(Entries shown Opens)

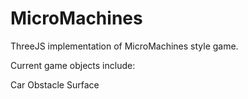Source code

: MicroMachines
=============

ThreeJS implementation of MicroMachines style game.

Current game objects include:

Car
Obstacle
Surface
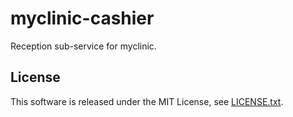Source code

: # myclinic-cashier

Reception sub-service for myclinic.

## License
This software is released under the MIT License, see [LICENSE.txt](LICENSE.txt).
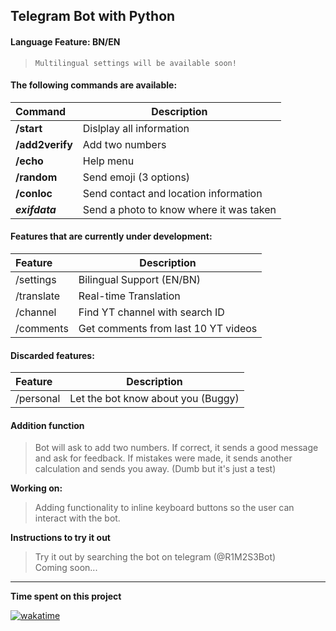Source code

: ## Telegram Bot with Python

#### Language Feature: BN/EN
> `Multilingual settings will be available soon!`

#### The following commands are available:
| Command | Description |
|:-------|-----------|
| **/start** | Dislplay all information |
| **/add2verify** | Add two numbers |
| **/echo** | Help menu |
| **/random** | Send emoji (3 options) |
| **/conloc** | Send contact and location information |
| _**exifdata**_ | Send a photo to know where it was taken |


#### Features that are currently under development:
| Feature | Description |
|:-------|-----------|
| /settings | Bilingual Support (EN/BN) |
| /translate | Real-time Translation |
| /channel | Find YT channel with search ID |
| /comments | Get comments from last 10 YT videos |

#### Discarded features:
| Feature | Description |
|:-------|-----------|
| /personal | Let the bot know about you (Buggy) |

#### Addition function
> Bot will ask to add two numbers. If correct, it sends a good message and ask for feedback. If mistakes were made, it sends another calculation and sends you away. (Dumb but it's just a test)

**Working on:**
> Adding functionality to inline keyboard buttons so the user can interact with the bot.   

**Instructions to try it out**
> Try it out by searching the bot on telegram (@R1M2S3Bot)  
> Coming soon...  
---


**Time spent on this project**

[![wakatime](https://wakatime.com/badge/user/0602677e-e1f1-4ba7-90c1-770c3a600207/project/359e1b74-6519-493d-8045-68ff46564e48.svg)](https://wakatime.com/badge/user/0602677e-e1f1-4ba7-90c1-770c3a600207/project/359e1b74-6519-493d-8045-68ff46564e48)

(Entries shown Closes)

Task description
Could you reproduce every one of the lines above verbatim, leaving the pictures out?

Problem solution
Source code

: MicroMachines
=============

ThreeJS implementation of MicroMachines style game.

Current game objects include:

Car
Obstacle
Surface
Source code

: # myclinic-cashier

Reception sub-service for myclinic.

## License
This software is released under the MIT License, see [LICENSE.txt](LICENSE.txt).
Source code

: ## Telegram Bot with Python

#### Language Feature: BN/EN
> `Multilingual settings will be available soon!`

#### The following commands are available:
| Command | Description |
|:-------|-----------|
| **/start** | Dislplay all information |
| **/add2verify** | Add two numbers |
| **/echo** | Help menu |
| **/random** | Send emoji (3 options) |
| **/conloc** | Send contact and location information |
| _**exifdata**_ | Send a photo to know where it was taken |


#### Features that are currently under development:
| Feature | Description |
|:-------|-----------|
| /settings | Bilingual Support (EN/BN) |
| /translate | Real-time Translation |
| /channel | Find YT channel with search ID |
| /comments | Get comments from last 10 YT videos |

#### Discarded features:
| Feature | Description |
|:-------|-----------|
| /personal | Let the bot know about you (Buggy) |

#### Addition function
> Bot will ask to add two numbers. If correct, it sends a good message and ask for feedback. If mistakes were made, it sends another calculation and sends you away. (Dumb but it's just a test)

**Working on:**
> Adding functionality to inline keyboard buttons so the user can interact with the bot.   

**Instructions to try it out**
> Try it out by searching the bot on telegram (@R1M2S3Bot)  
> Coming soon...  
---


**Time spent on this project**

[![wakatime](https://wakatime.com/badge/user/0602677e-e1f1-4ba7-90c1-770c3a600207/project/359e1b74-6519-493d-8045-68ff46564e48.svg)](https://wakatime.com/badge/user/0602677e-e1f1-4ba7-90c1-770c3a600207/project/359e1b74-6519-493d-8045-68ff46564e48)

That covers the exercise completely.